A su alrededor, Chrystian Colombo, el canciller Adalberto Rodríguez Giavarini, Loiácono, Gallo y Lombardo se miran sin expresar opiniones. Un silencio lúgubre aplasta el corazón de la Casa Rosada. Fernando de la Rúa preside el escritorio de su despacho mientras su círculo de confianza espera una palabra que defina el destino del gobierno. Se sujeta el mentón sumergido en los fangales de su mente, absorto. La falta de reacción extiende la certeza de un final irremediable. Los espectros que lo acorralan son la violencia en las calles y los muertos de la represión, la posibilidad de que la situación sólo empeore con las horas, el proyecto de juicio político que espera en la Cámara de Diputados, los saqueos que el gobierno presencia impotente y las voces de su propio partido político que anuncian su renuncia.

De pronto, De la Rúa toma una hoja y una lapicera, se levanta y se aparta hacia una mesa, al otro lado del amplio despacho presidencial. Nadie se atreve a acompañarlo. El resto apenas atina a seguirlo con la mirada. El presidente se sienta lentamente frente a la mesa y por un instante se detiene ante la hoja en blanco. Los segundos se estiran eternamente. No levanta la mirada. Entonces, abre lentamente la lapicera y traza las letras del encabezado:

“Señor presidente provisional del Honorable Senado, ingeniero Ramón Puerta…”.

Las distintas formas del desconsuelo atraviesan a los testigos de la escena, ambiciones que se desmoronan, postales del éxito que jamás

llegarán, honores que se desvanecen y la certeza de un fracaso que

ya nunca los abandonará (...).

Desde el exterior llegan voces y gritos como los bramidos de una fiera hambrienta. Fernando de la Rúa se mueve mecánicamente hacia la salida.

—Señor presidente, la seguridad de la rampa no está garantizada. No se puede salir por tierra –la sentencia del jefe de la Casa Militar se interpone como una orden.

 —¿Cómo? –pregunta De la Rúa absorto.

—Vamos a traer el helicóptero –para el militar, su objetivo es cumplir exitosamente una misión: retirar al presidente sin rasguños de la Casa Rosada. Una vez fuera, dejará de ser su responsabilidad. La más larga de las jornadas de su vida habrá terminado. Nada le importa que la postal remitirá indefectiblemente a la salida de Isabel Perón, y que se grabará en las mentes de los argentinos para la eternidad como la escena final de una ópera trágica.

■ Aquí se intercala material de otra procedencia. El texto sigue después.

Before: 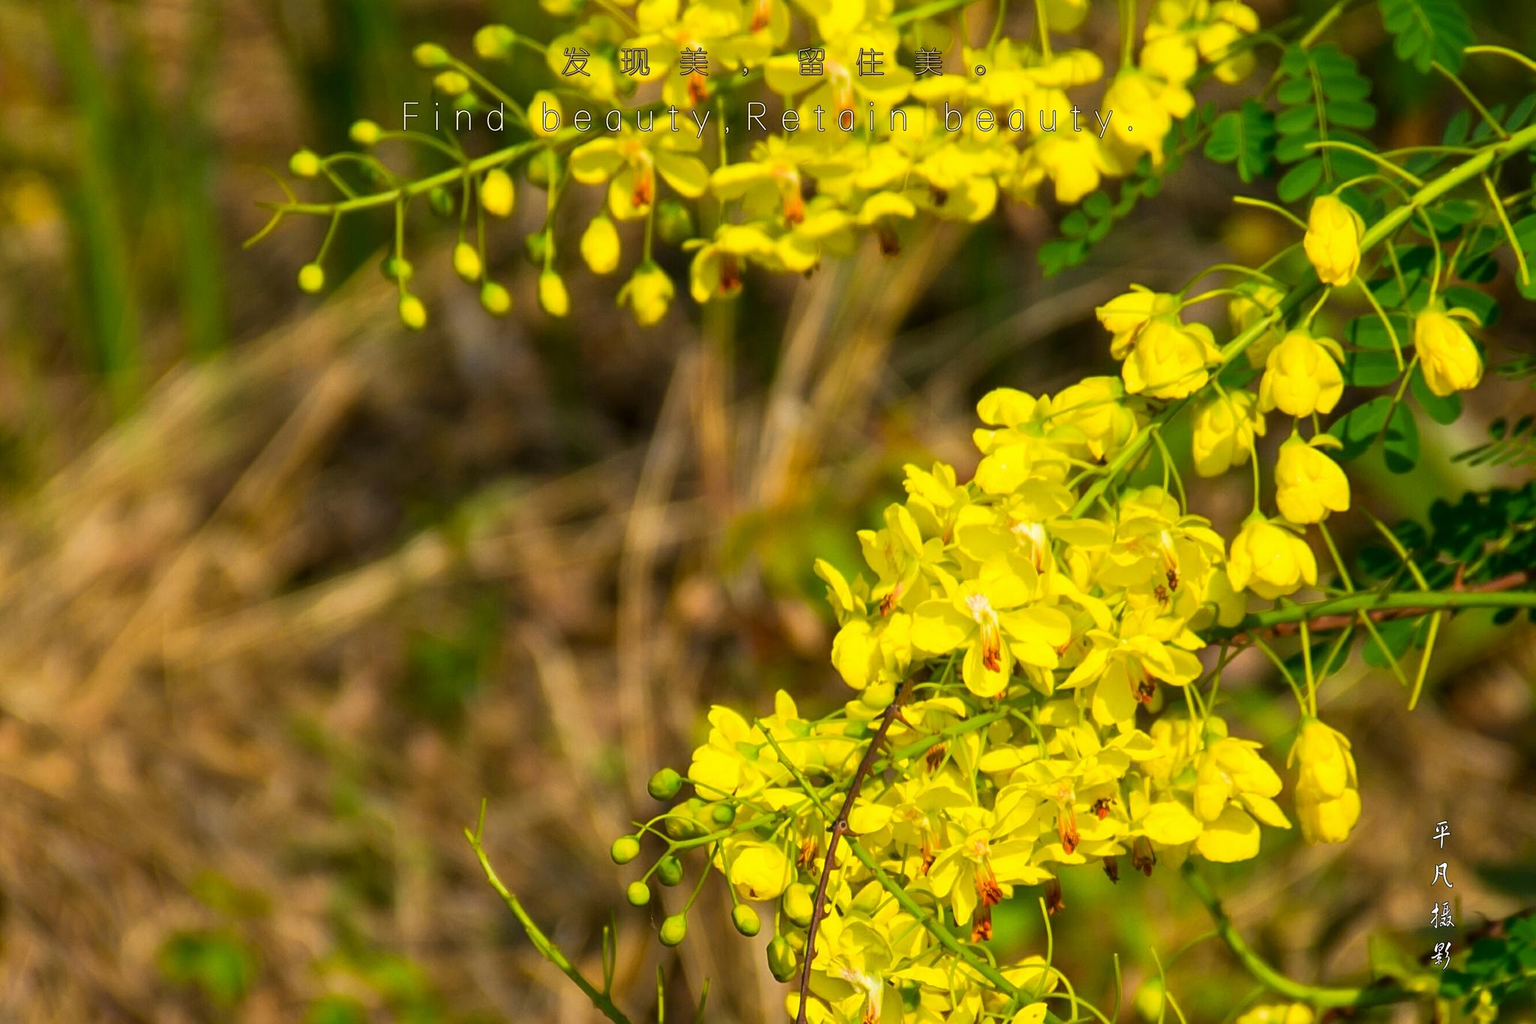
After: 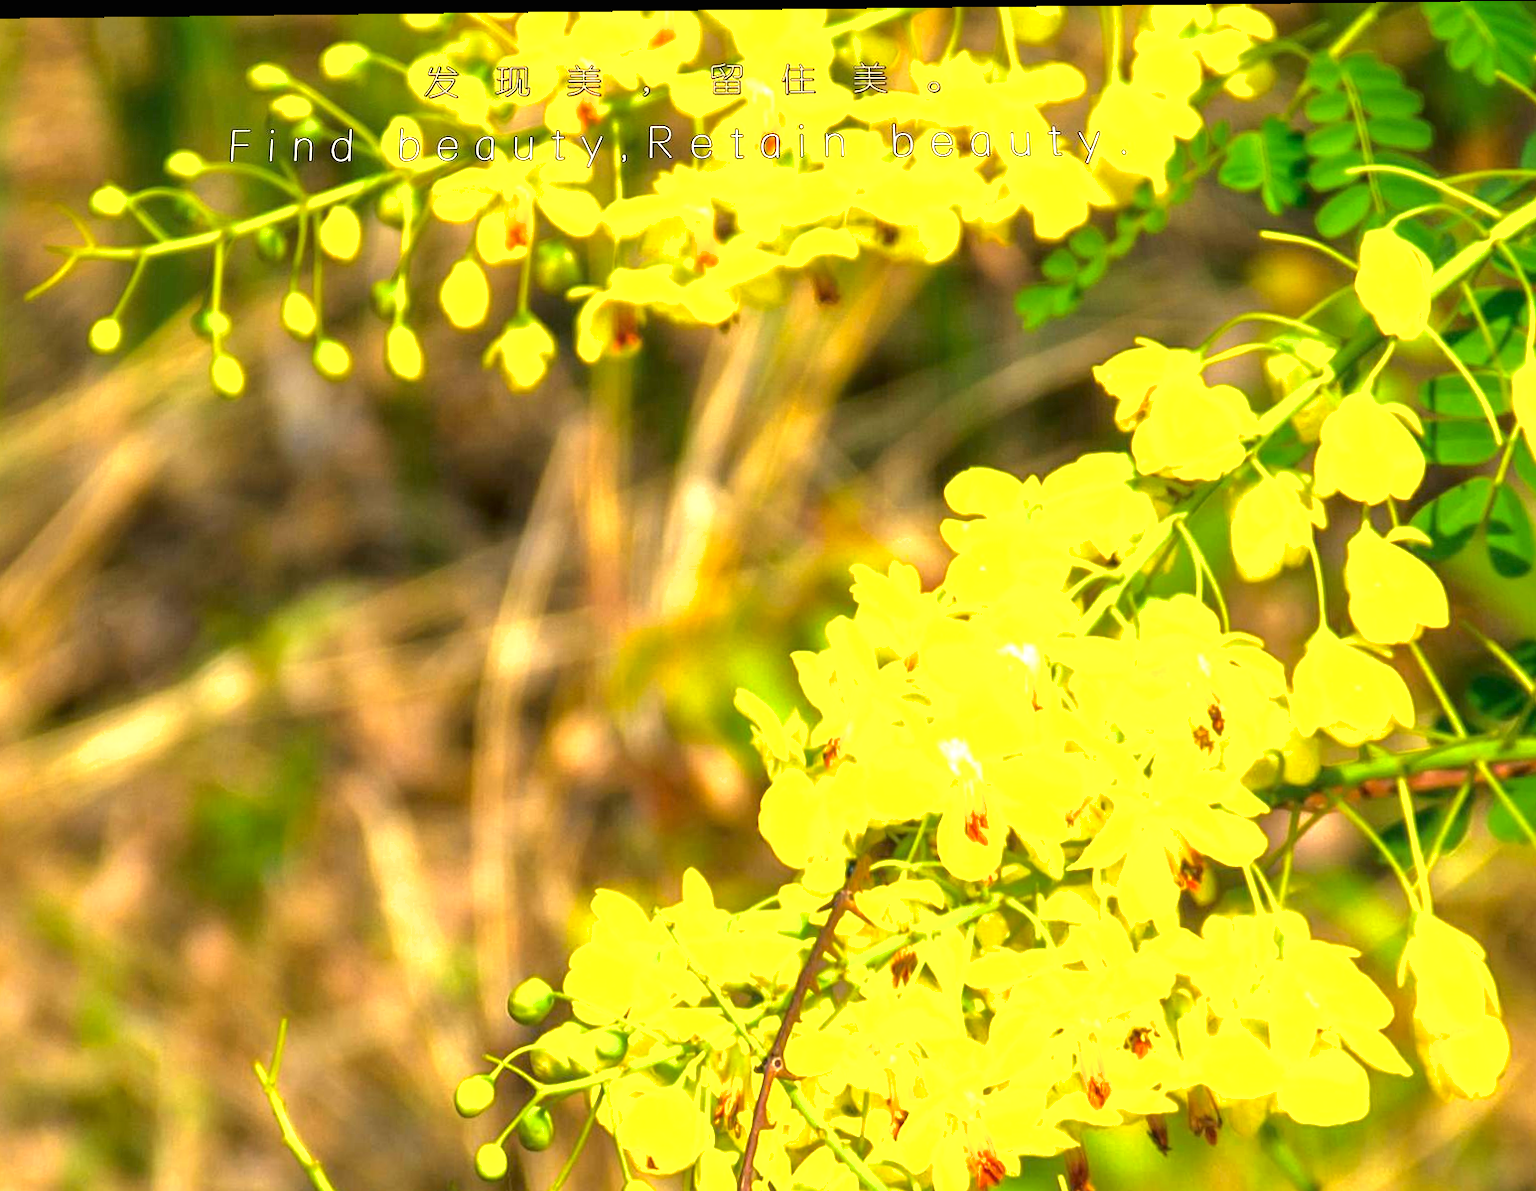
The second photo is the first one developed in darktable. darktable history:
crop: left 18.479%, right 12.2%, bottom 13.971%
rotate and perspective: rotation 0.128°, lens shift (vertical) -0.181, lens shift (horizontal) -0.044, shear 0.001, automatic cropping off
shadows and highlights: shadows -20, white point adjustment -2, highlights -35
exposure: black level correction 0, exposure 1.6 EV, compensate exposure bias true, compensate highlight preservation false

La nave elegida es más liviana que la que habitualmente se utiliza para trasladar al presidente porque deberá posarse sobre la terraza de la Casa Rosada. Cuando los manifestantes la ven llegar desde el cielo, un aullido de bronca estalla sobre la Plaza de Mayo. En el interior de la sede de gobierno, De la Rúa es conducido por una escalera inesperada. Se escucha el crujido de una puerta y de pronto el aire del exterior roza su cara. Avanza a través de la noche hacia la máquina con sus anchas aspas amenazantes. Los movimientos transcurren como si le sucedieran a otro, el brazo firme que lo sujeta del brazo, la figura irreconocible del piloto con el casco enfundado y la mirada fija en el tablero, el ruido ensordecedor del rotor, la presencia fantasmal de la muchedumbre a un costado y la escotilla que se cierra con un golpe seco. Entonces, por un instante, el mundo parece congelarse y la nave despega, ya está suspendida en el aire, se inclina y acelera. La Plaza de Mayo se abre abajo con una multitud infinita de cabezas que lo despiden con gritos, aplausos e insultos.

Las cámaras de televisión lo registran en vivo y la imagen se repite en millones de pantallas a través de la Argentina, en el mundo; una y otra vez.